▸ **About this task**:
Copy each line of the records exactly, stopping only after the line that contains "Archaeology" has been written, and leave pictures out.

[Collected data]
------------------------------------------------------------
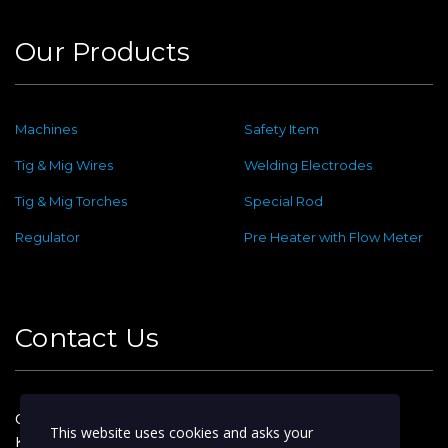
Our Products
Machines
Safety Item
Tig & Mig Wires
Welding Electrodes
Tig & Mig Torches
Special Rod
Regulator
Pre Heater with Flow Meter
Contact Us
Old No : 144 ,New No : 2, Dafethar St,
This website uses cookies and asks your
Kattoor Main, Ram Nagar,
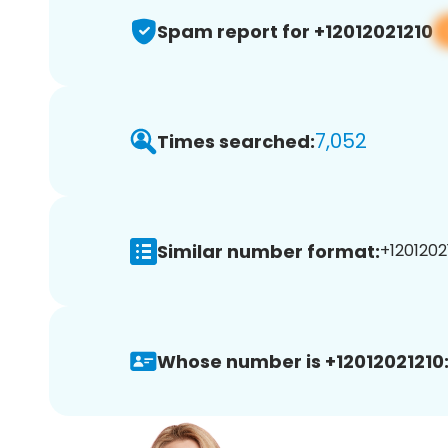
Spam report for +12012021210
7,052
Times searched:
Similar number format:
+12012021
Whose number is +12012021210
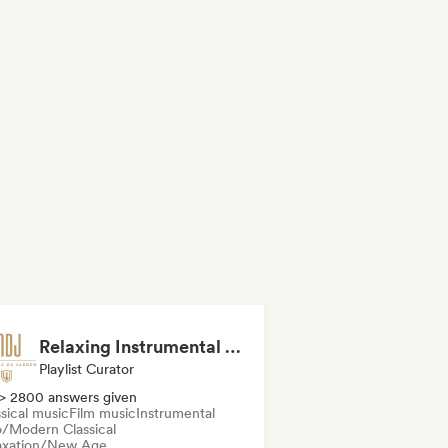
Relaxing Instrumental (MDJ Matthias De Jaeger)
Playlist Curator
> 2800 answers given
sical music
Film music
Instrumental
/Modern Classical
axation/New Age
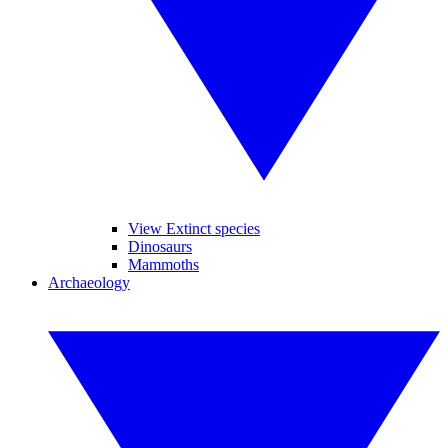
View Extinct species
Dinosaurs
Mammoths
Archaeology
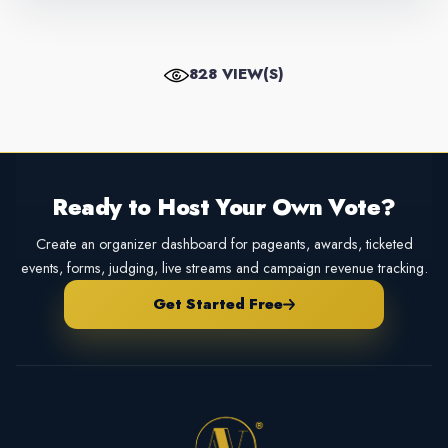
828 VIEW(S)
Ready to Host Your Own Vote?
Create an organizer dashboard for pageants, awards, ticketed
events, forms, judging, live streams and campaign revenue tracking.
Get Started Free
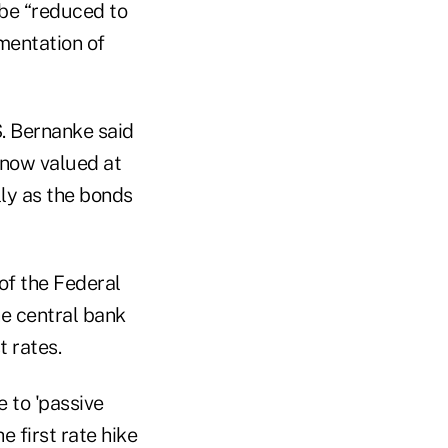
 be “reduced to
ementation of
. Bernanke said
, now valued at
lly as the bonds
of the Federal
e central bank
t rates.
e to 'passive
 first rate hike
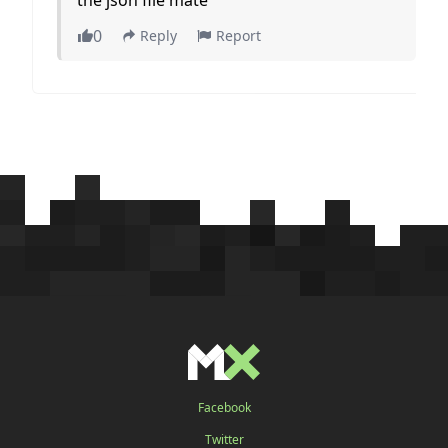
0
Reply
Report
Facebook
Twitter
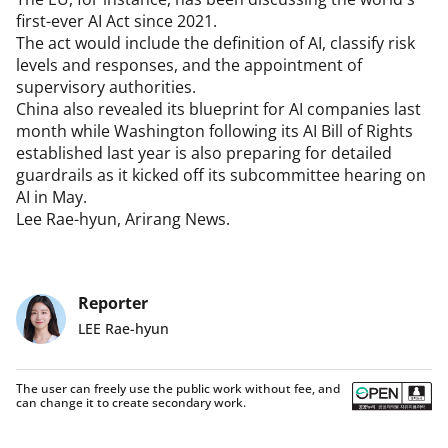
first-ever AI Act since 2021.

The act would include the definition of AI, classify risk 
levels and responses, and the appointment of 
supervisory authorities.

China also revealed its blueprint for AI companies last 
month while Washington following its AI Bill of Rights 
established last year is also preparing for detailed 
guardrails as it kicked off its subcommittee hearing on 
AI in May.

Lee Rae-hyun, Arirang News.
Reporter
LEE Rae-hyun
The user can freely use the public work without fee, and
can change it to create secondary work.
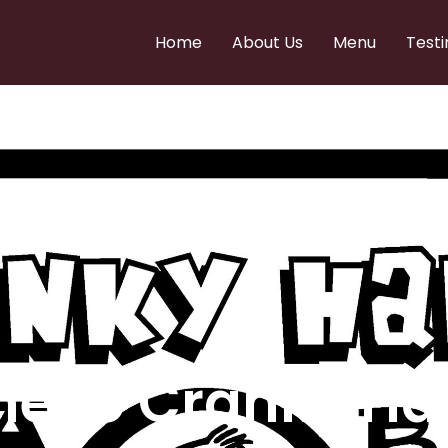
Home
About Us
Menu
Testi
e to Cranky Ha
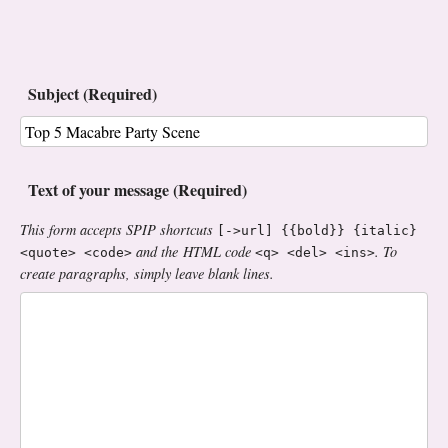
Subject (Required)
Text of your message (Required)
This form accepts SPIP shortcuts
[->url] {{bold}} {italic}
and the HTML code
. To
<quote> <code>
<q> <del> <ins>
create paragraphs, simply leave blank lines.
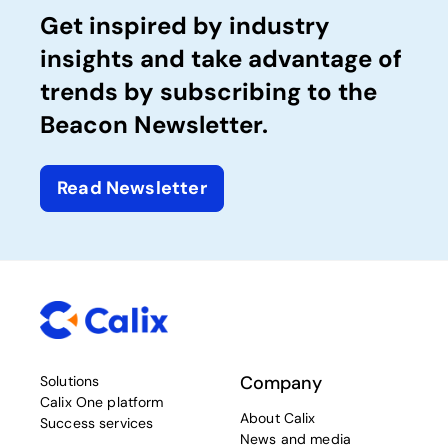
Get inspired by industry
insights and take advantage of
trends by subscribing to the
Beacon Newsletter.
Read Newsletter
Company
Solutions
Calix One platform
About Calix
Success services
News and media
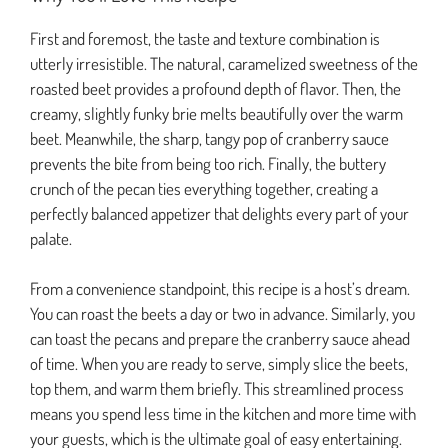
First and foremost, the taste and texture combination is
utterly irresistible. The natural, caramelized sweetness of the
roasted beet provides a profound depth of flavor. Then, the
creamy, slightly funky brie melts beautifully over the warm
beet. Meanwhile, the sharp, tangy pop of cranberry sauce
prevents the bite from being too rich. Finally, the buttery
crunch of the pecan ties everything together, creating a
perfectly balanced appetizer that delights every part of your
palate.
From a convenience standpoint, this recipe is a host’s dream.
You can roast the beets a day or two in advance. Similarly, you
can toast the pecans and prepare the cranberry sauce ahead
of time. When you are ready to serve, simply slice the beets,
top them, and warm them briefly. This streamlined process
means you spend less time in the kitchen and more time with
your guests, which is the ultimate goal of easy entertaining.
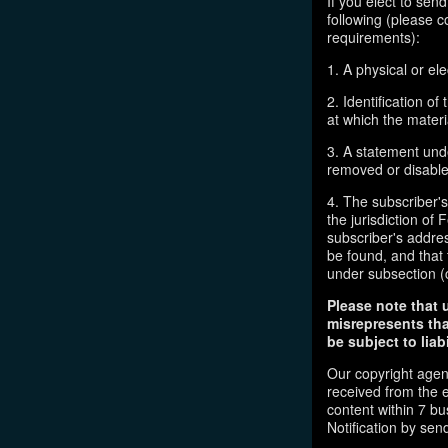
If you elect to sen
following (please c
requirements):
1. A physical or ele
2. Identification o
at which the mater
3. A statement unde
removed or disabled
4. The subscriber'
the jurisdiction of F
subscriber's addres
be found, and that 
under subsection (
Please note that 
misrepresents tha
be subject to liabi
Our copyright agen
received from the 
content within 7 b
Notification by sen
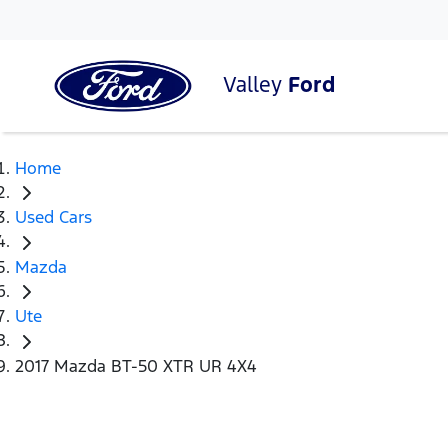
Valley
Ford
Home
Used Cars
Mazda
Ute
2017 Mazda BT-50 XTR UR 4X4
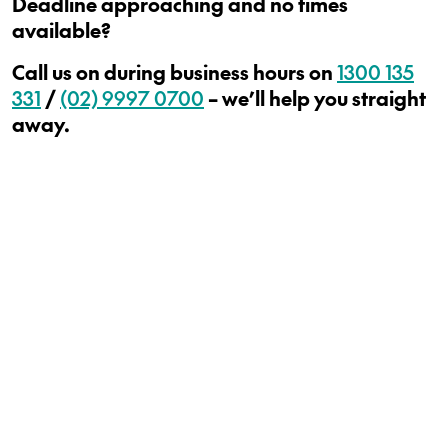
Deadline approaching and no times
available?
Call us on during business hours on
1300 135
331
/
(02) 9997 0700
– we’ll help you straight
away.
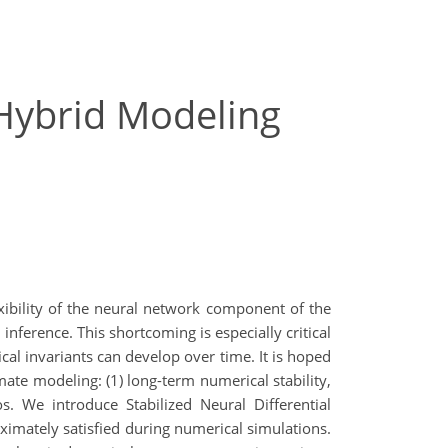
 Hybrid Modeling
xibility of the neural network component of the
nference. This shortcoming is especially critical
cal invariants can develop over time. It is hoped
mate modeling: (1) long-term numerical stability,
s. We introduce Stabilized Neural Differential
mately satisfied during numerical simulations.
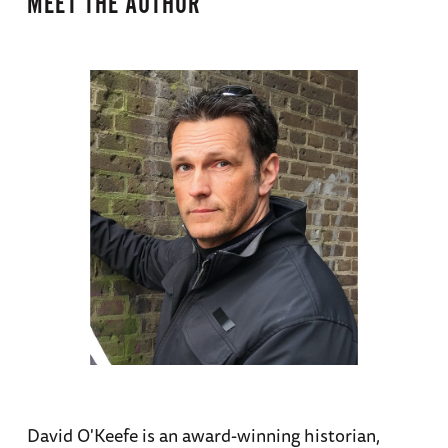
MEET THE AUTHOR
David O'Keefe is an award-winning historian,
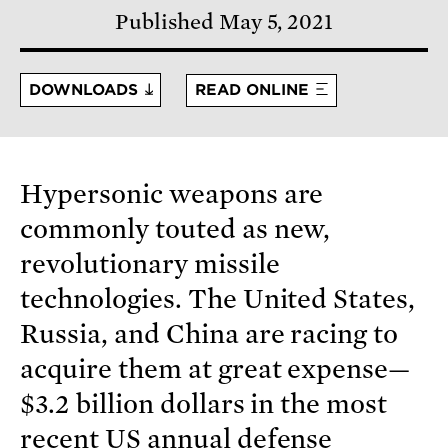
Published May 5, 2021
DOWNLOADS
READ ONLINE
Hypersonic weapons are
commonly touted as new,
revolutionary missile
technologies. The United States,
Russia, and China are racing to
acquire them at great expense—
$3.2 billion dollars in the most
recent US annual defense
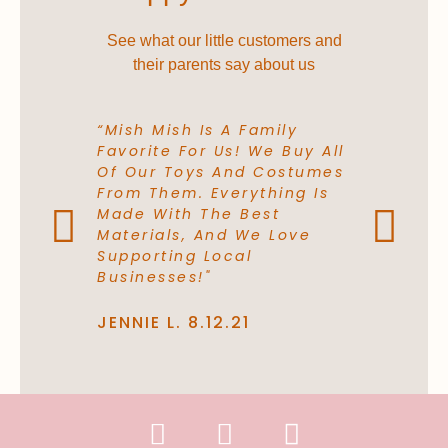
See what our little customers and
their parents say about us
“Mish Mish Is A Family
“The Cost
Favorite For Us! We Buy All
Comfortabl
Of Our Toys And Costumes
Buy A Sta
From Them. Everything Is
From A Re
Made With The Best
Again. The
Materials, And We Love
They Use A
Supporting Local
Love It!”
Businesses!"
LILLY P. 10
JENNIE L. 8.12.21
F
I
P
a
n
h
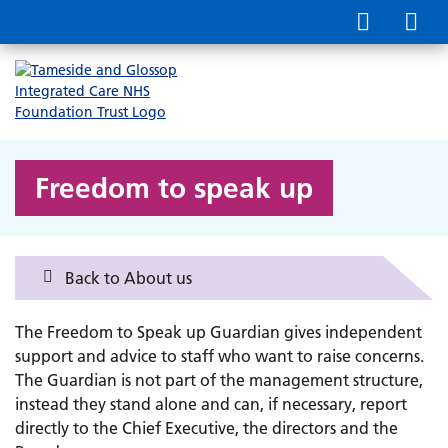
Freedom to speak up
Back to About us
The Freedom to Speak up Guardian gives independent
support and advice to staff who want to raise concerns.
The Guardian is not part of the management structure,
instead they stand alone and can, if necessary, report
directly to the Chief Executive, the directors and the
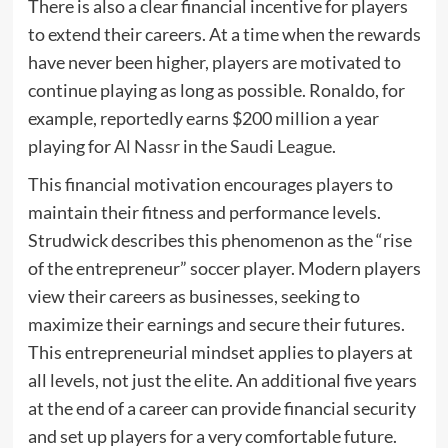
There is also a clear financial incentive for players
to extend their careers. At a time when the rewards
have never been higher, players are motivated to
continue playing as long as possible. Ronaldo, for
example, reportedly earns $200 million a year
playing for
Al Nassr
in the
Saudi League
.
This financial motivation encourages players to
maintain their fitness and performance levels.
Strudwick describes this phenomenon as the “rise
of the entrepreneur” soccer player. Modern players
view their careers as businesses, seeking to
maximize their earnings and secure their futures.
This entrepreneurial mindset applies to players at
all levels, not just the elite. An additional five years
at the end of a career can provide financial security
and set up players for a very comfortable future.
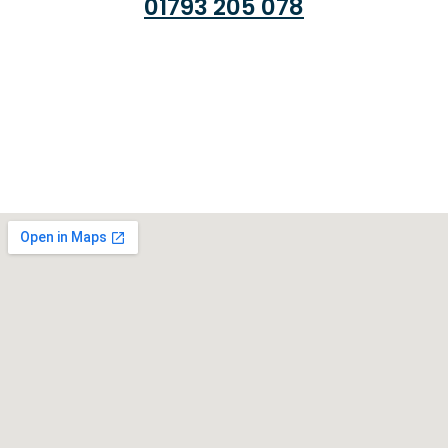
01793 205 078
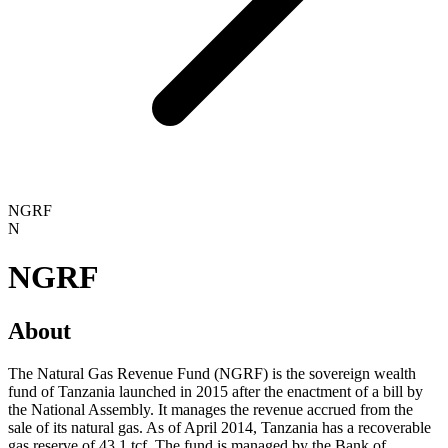
NGRF
N
NGRF
About
The Natural Gas Revenue Fund (NGRF) is the sovereign wealth
fund of Tanzania launched in 2015 after the enactment of a bill by
the National Assembly. It manages the revenue accrued from the
sale of its natural gas. As of April 2014, Tanzania has a recoverable
gas reserve of 43.1 tcf. The fund is managed by the Bank of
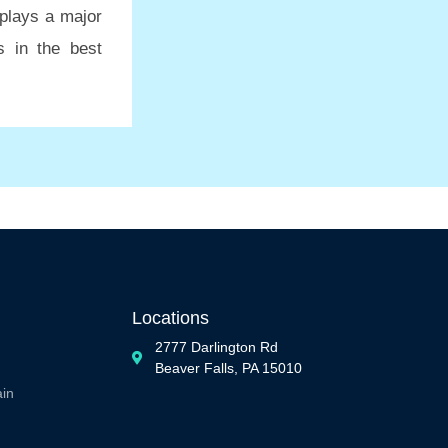
plays a major
s in the best
Locations
2777 Darlington Rd
Beaver Falls, PA 15010
ain
n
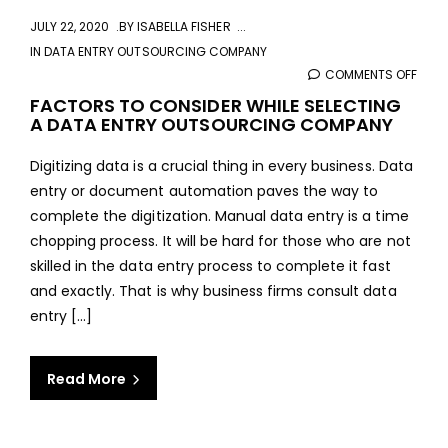
JULY 22, 2020
BY
ISABELLA FISHER
IN
DATA ENTRY OUTSOURCING COMPANY
COMMENTS OFF
ON
FAC
FACTORS TO CONSIDER WHILE SELECTING
A DATA ENTRY OUTSOURCING COMPANY
TO
CONS
Digitizing data is a crucial thing in every business. Data
WHIL
entry or document automation paves the way to
SELE
complete the digitization. Manual data entry is a time
A
chopping process. It will be hard for those who are not
DAT
skilled in the data entry process to complete it fast
ENTR
and exactly. That is why business firms consult data
OUT
entry [...]
COM
Read More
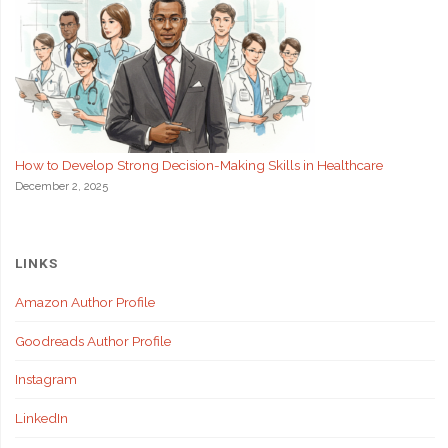
How to Develop Strong Decision-Making Skills in Healthcare
December 2, 2025
LINKS
Amazon Author Profile
Goodreads Author Profile
Instagram
LinkedIn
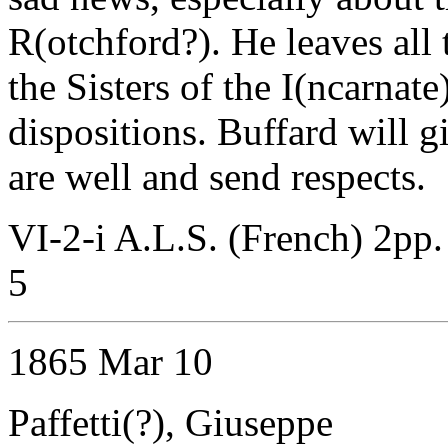
R(otchford?). He leaves all 
the Sisters of the I(ncarnat
dispositions. Buffard will g
are well and send respects.
VI-2-i A.L.S. (French) 2pp
5
1865 Mar 10
Paffetti(?), Giuseppe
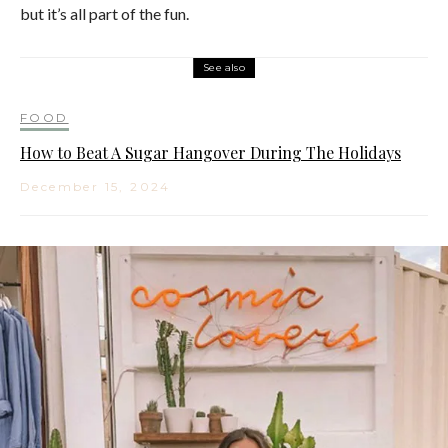
but it’s all part of the fun.
See also
FOOD
How to Beat A Sugar Hangover During The Holidays
December 15, 2024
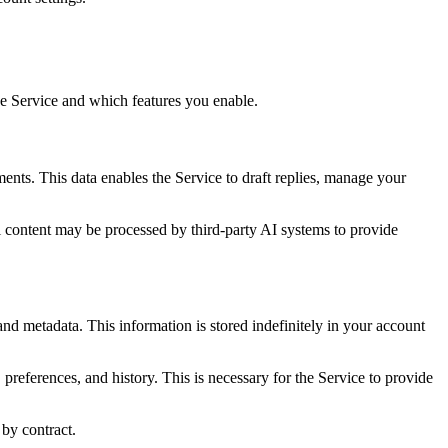
he Service and which features you enable.
ents. This data enables the Service to draft replies, manage your
l content may be processed by third-party AI systems to provide
and metadata. This information is stored indefinitely in your account
preferences, and history. This is necessary for the Service to provide
 by contract.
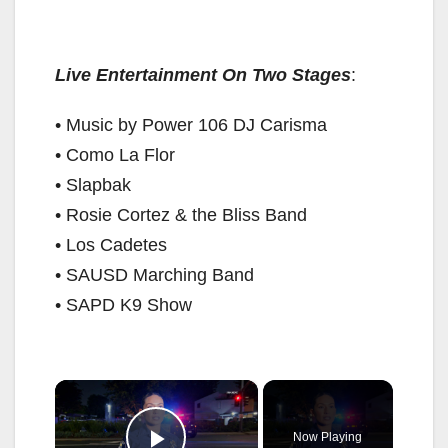
Live Entertainment On Two Stages
:
• Music by Power 106 DJ Carisma
• Como La Flor
• Slapbak
• Rosie Cortez & the Bliss Band
• Los Cadetes
• SAUSD Marching Band
• SAPD K9 Show
×
Now Playing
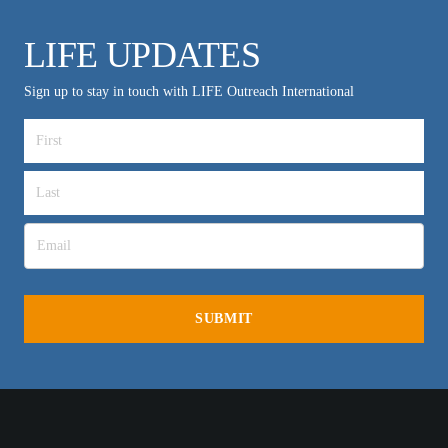
LIFE UPDATES
Sign up to stay in touch with LIFE Outreach International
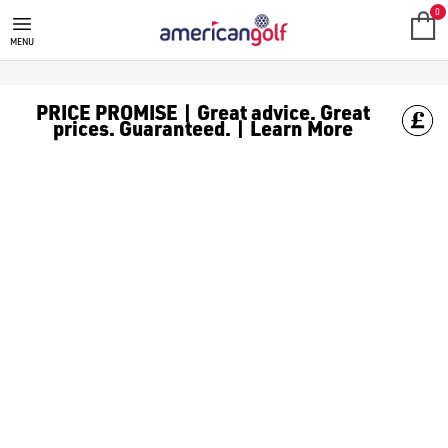
MEGA DEALS
Shop our all our **Mega Deals** offers with deals on the top bra
0
MENU
PRICE PROMISE | Great advice. Great
prices. Guaranteed. | Learn More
------------------------------------------------------------
▸ **Task result**:
Our Products
Machines
Safety Item
Tig & Mig Wires
Welding Electrodes
Tig & Mig Torches
Special Rod
Regulator
Pre Heater with Flow Meter
Contact Us
Old No : 144 ,New No : 2, Dafethar St,
This website uses cookies and asks your
Kattoor Main, Ram Nagar,
Spam report for +12012021210
7,052
Times searched:
Similar number format:
+12012021
Whose number is +12012021210
Relaxing Instrumental (MDJ Matthias De Jaeger)
Playlist Curator
> 2800 answers given
sical music
Film music
Instrumental
/Modern Classical
axation/New Age
View Extinct species
Dinosaurs
Mammoths
Archaeology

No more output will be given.